Originally Posted by hiimamac
Look, if Apple can run windows is then an end user should be able to out the os on any hardware they want. In fact, this day will come, not if, but when. Apple OS is already becoming a commondity. I remember saying one day it would be in x86 and got laughed out but it happened didn't it.
With regard to osx86, they have come a long way and I know many people that got a real mac after tweaking the kext, plist and device to get the gpu to work but those days are long gone. In fact, I was just there a few weeks ago and these days, all you need to do is download this tiny efi emulator and use any OS X disk, and you're done. Including updates. No more tedious hacking required. And had machines are just as stable. Further, it's hard to justify $3000, after taxes, when you can build a raid machine, i7 for 1/4th the price not to mention any GPU you desire. It's very, very cost effective, especially fir media, audio, rendering and now, the end user can download the updates. It's getting harder for Apple, not easier, to control how the OS is used. Personally, if apple sold the OS,and iLife as seperate components with a reasonable display price, they would gain a huge market share motto mention all the new Apple only apps. All they would have to do in order to make up fir lost revenue hardware sales, is this combined with a percentage if the developers apps pricing. If Apple starts manipulating hardware prices, ala $999 MBAir, and gets ready for a netbook, this could become more reality than fiction. Apple then reduces prices, still making a decent margin, but more mainstream in price but better hardware. Or packaging.
If Apple moves into the TV business, then this is happening sooner as all if Apples money will be iTunes, iPhone, TVA, apps, 35% os marketshare plus almost tripple hardware sales but 1/3 lower priced. So a mbp sells for $1200 but 3 x more. This is a great business model where Apple could really dominate, especially getting into and controlling the cloud and app store markets, only now, the apps store includes 1000's if new programs while still giving the user an experince. Plus all the millions in licensing fees they would receive from Dell, HP, the stock would reach $500 in a few years. The premium experience would still exist, just at a lower price point. This really should be a no brained plus real mac enthusiasts, still win with more affordable devices. The only thing lost us the snobbery which is sort of to e now anyway as the creatives, audio, video, arestill there, but not catered to nearly as much as the barking dog, louis vatton iLife "how to I do an email attachment" one to one crowd. LOL.

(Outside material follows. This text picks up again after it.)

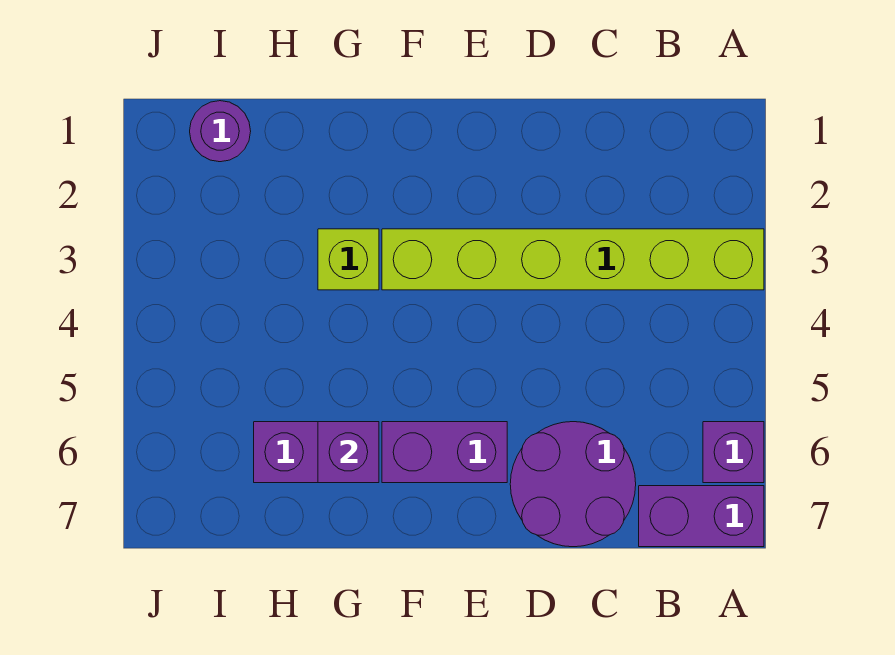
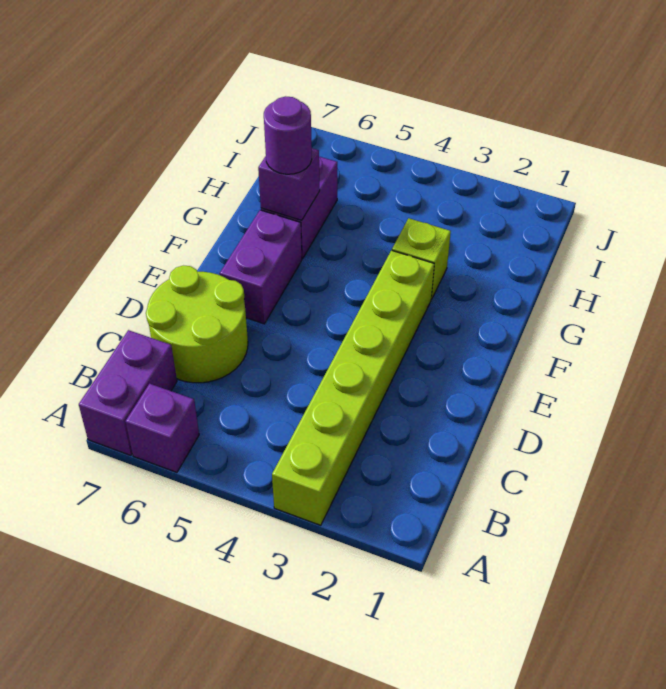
purple 2x2 round brick [510,422,636,547] -> lime 2x2 round brick [146,266,248,383]
purple 1x1 round brick [190,101,251,162] -> purple 1x1 round brick moved to [264,96,312,174]

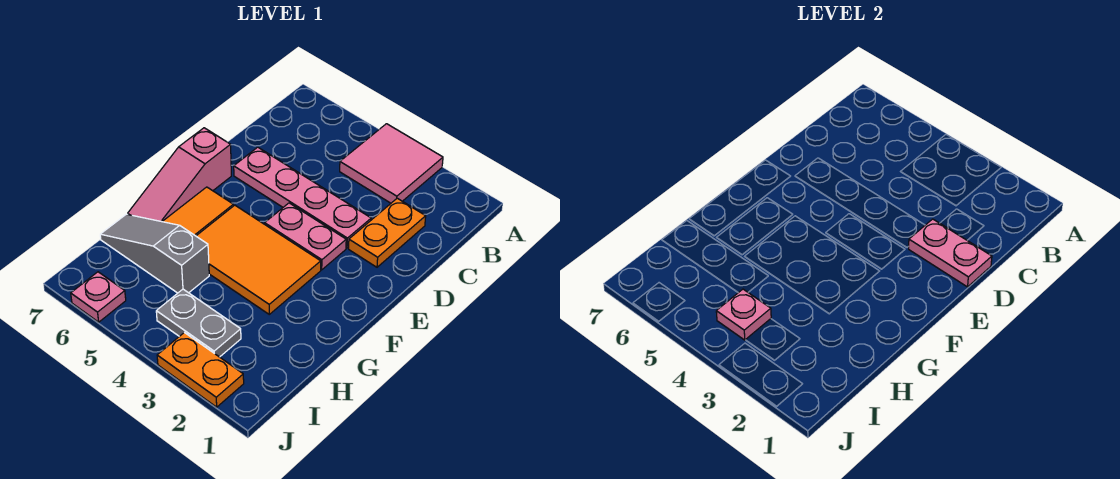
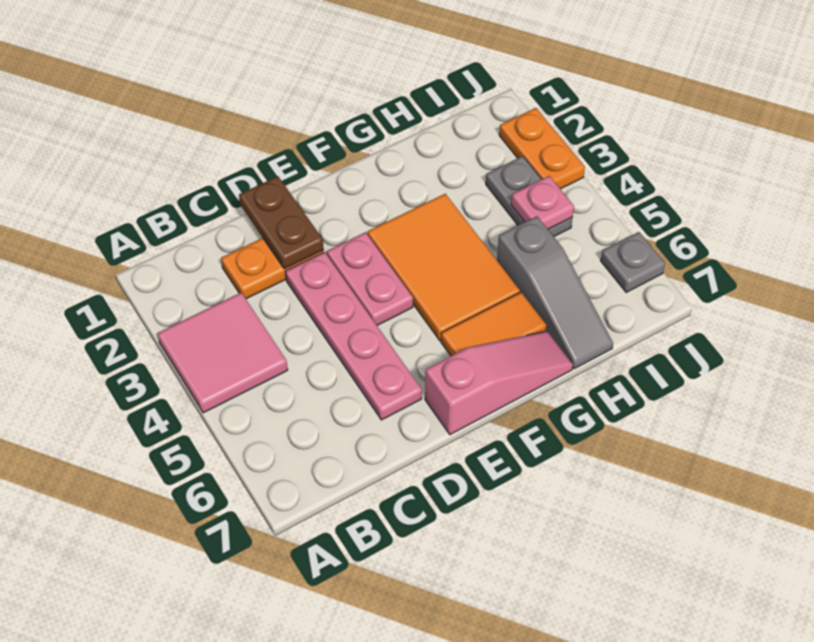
pink 1x2 plate [908,219,992,287] -> brown 1x2 plate [239,176,324,269]
pink 1x1 plate [71,272,126,322] -> grey 1x1 plate [601,232,665,292]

Exactly how much blow did you do before you typed this up? It is fundamentally impossible to portend your users with the same premium experience they have now while dealing with OEMs.
To begin with, you have to code for every piece of hardware under the sun and, to say the least, that results in a monstrous amount of bloat. Then, you have to continue to support these overblow amounts of hardware for atleast a decade and a half, which results in more bloat.
Next, you have to deal with OEMs that have an entirely different strategy in terms of their hardware than you do with your software. You wanna implement a new feature hardware wise and then have to force each one down the line to adapt what they may or may not see as bad for their bottom line. These same OEMs will attempt to make your system cheaper by filling it with difficult to remove adware, the most annoying of which will be a trial for Norton anti-virus, a piece of software that any Mac user with half a brain doesn't need.
Next, these OEMs will try to appeal to the basic market by putting your software on hardware that's entirely underpowered to use it. This hardware will be as ugly to look at as it is slow to use. These OEMs will also shun your built-in software because 1) the EU will call it anti-competitive and 2) they will get more money from allowing third party software onto the system.
Finally, these OEMs will eat into your hardware sales substantially, as they continue to sacrifice quality simply to meet a price point, which will make your otherwise reasonably priced wares seem egregious.
This is not to mention the fact that all of the retarded masses that believe Macs have compatibility issues with Windows will continue to stick with that system and its already developed business user community, who will, of course, start a whisper campaign against this new threat.
The only thing opening up OS X to other hardware would do is kill quality and customer service in order to turn OS X into just another Windows. If creating a premium experience is so friggin' easy in a multi-vendor solution, why the hell has Microsoft never once been able to do it?
Don't ever call OS X a commodity ever again.